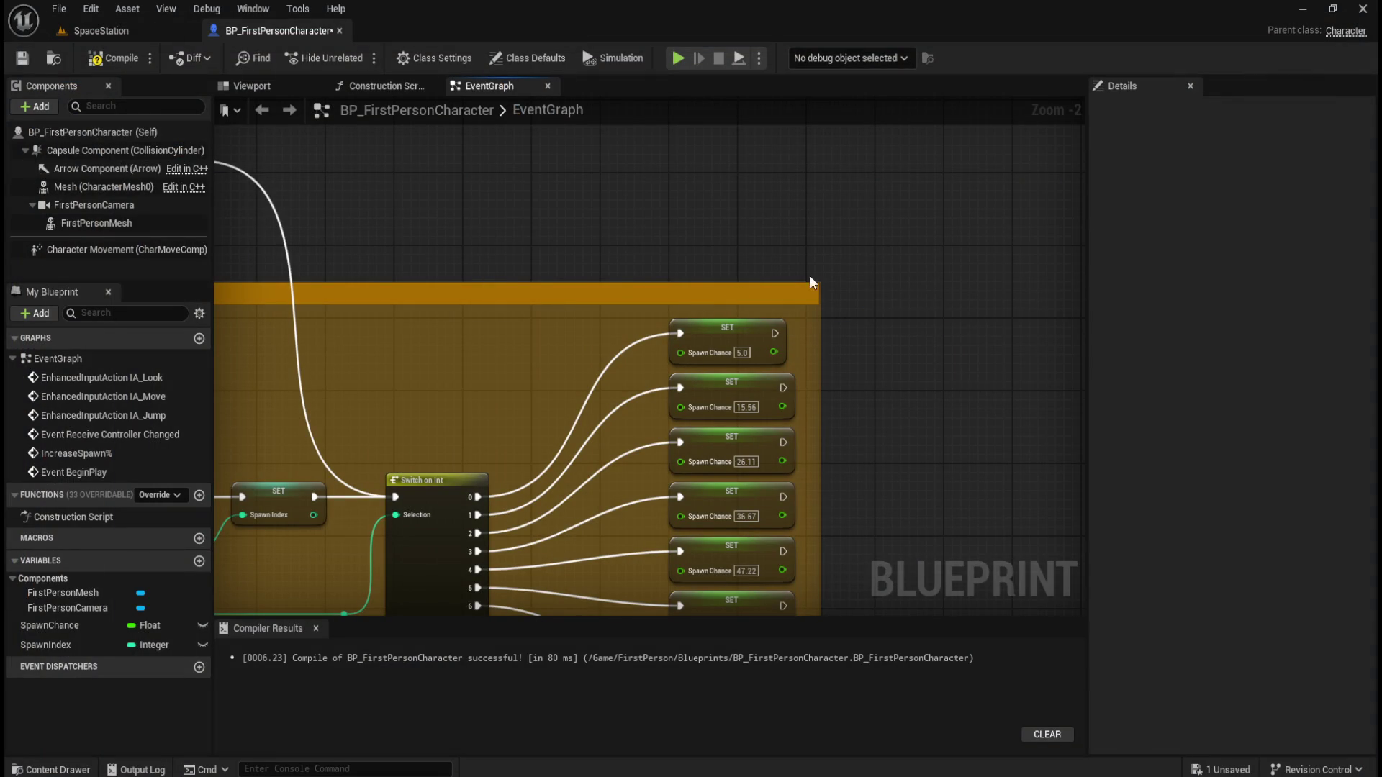
pyautogui.moveTo(600, 236); pyautogui.dragTo(832, 254)
# Compile and save the Blueprint, then centre the comment box in view
pyautogui.click(119, 59)
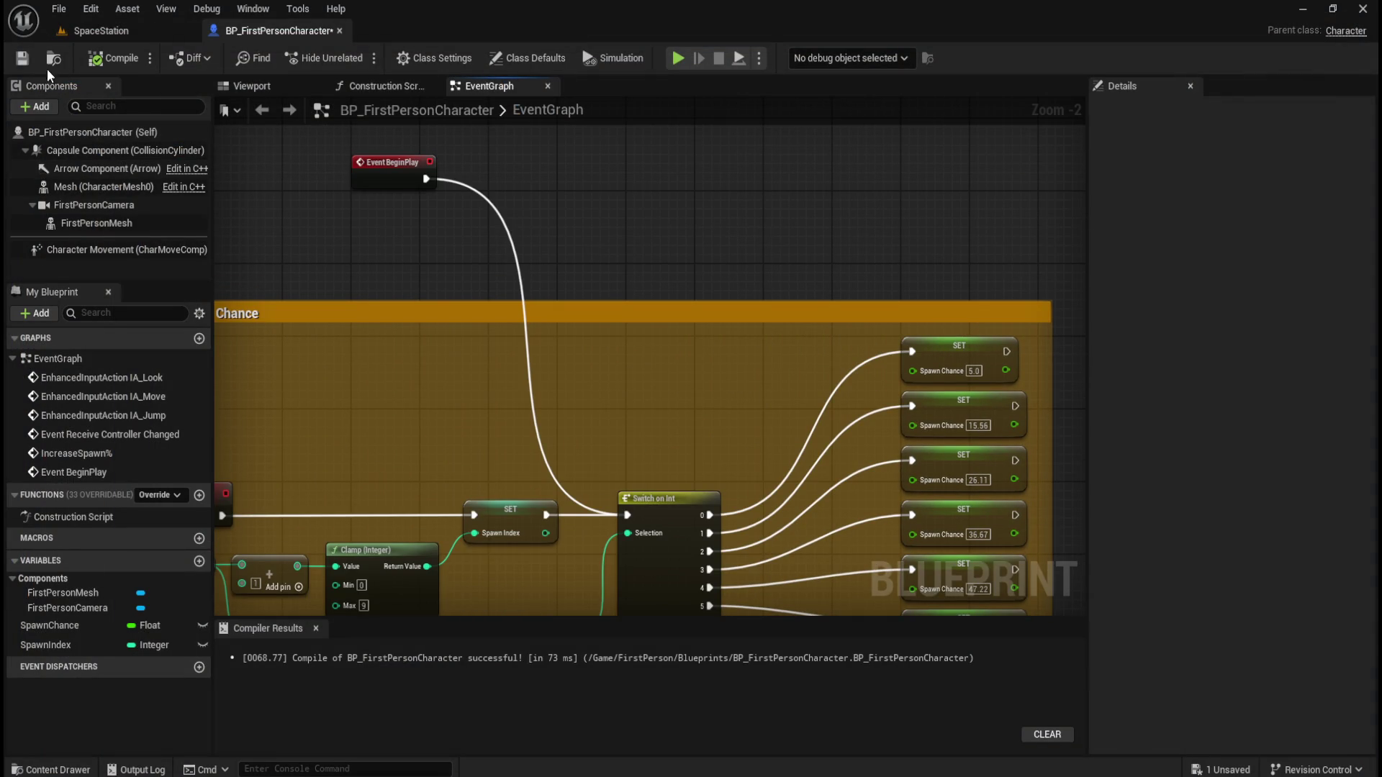
pyautogui.click(21, 61)
pyautogui.scroll(-2, 637, 274)
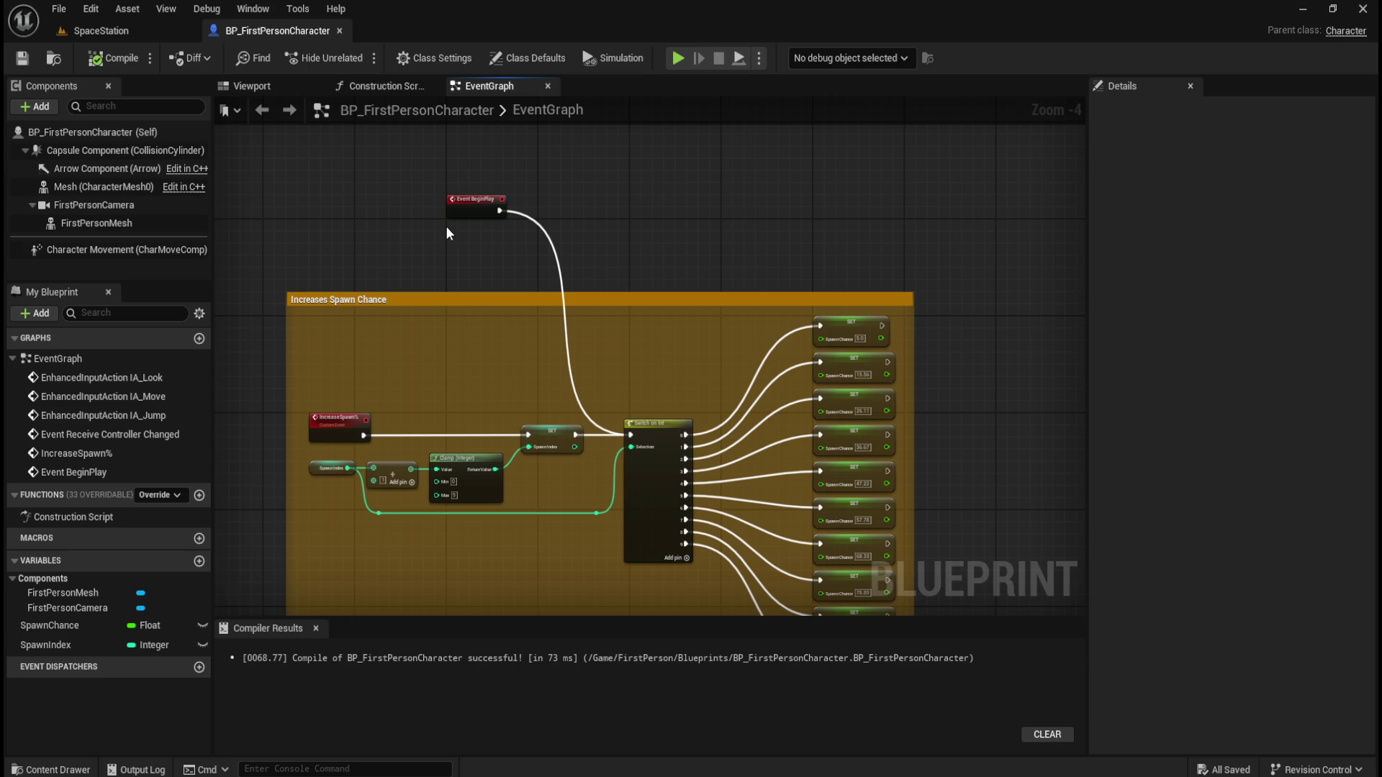
pyautogui.moveTo(399, 252)
pyautogui.mouseDown()
pyautogui.moveTo(488, 223)
pyautogui.moveTo(501, 207)
pyautogui.moveTo(478, 201)
pyautogui.mouseUp()
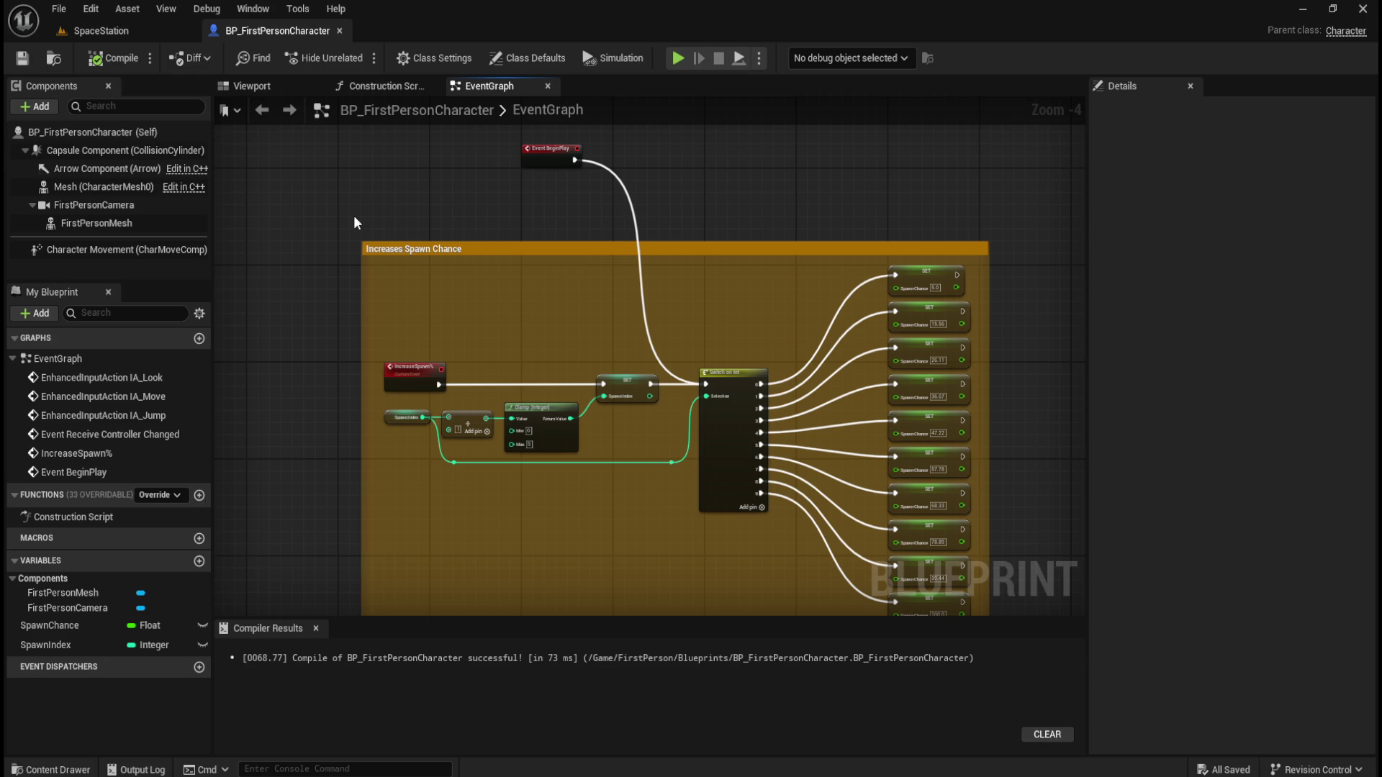
# Recompile BP_FirstPersonCharacter and inspect the Increases Spawn Chance comment and its SpawnIndex variable
pyautogui.click(100, 64)
pyautogui.scroll(3, 503, 403)
pyautogui.scroll(-1, 407, 458)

__ASSIGNMENT__
Give again, word for word, each line from the one holding "pyautogui.moveTo(488, 223)" through the end of the entries, and leave out any picture.

__ANSWER SPACE__
pyautogui.moveTo(488, 223)
pyautogui.moveTo(501, 207)
pyautogui.moveTo(478, 201)
pyautogui.mouseUp()
# Recompile BP_FirstPersonCharacter and inspect the Increases Spawn Chance comment and its SpawnIndex variable
pyautogui.click(100, 64)
pyautogui.scroll(3, 503, 403)
pyautogui.scroll(-1, 407, 458)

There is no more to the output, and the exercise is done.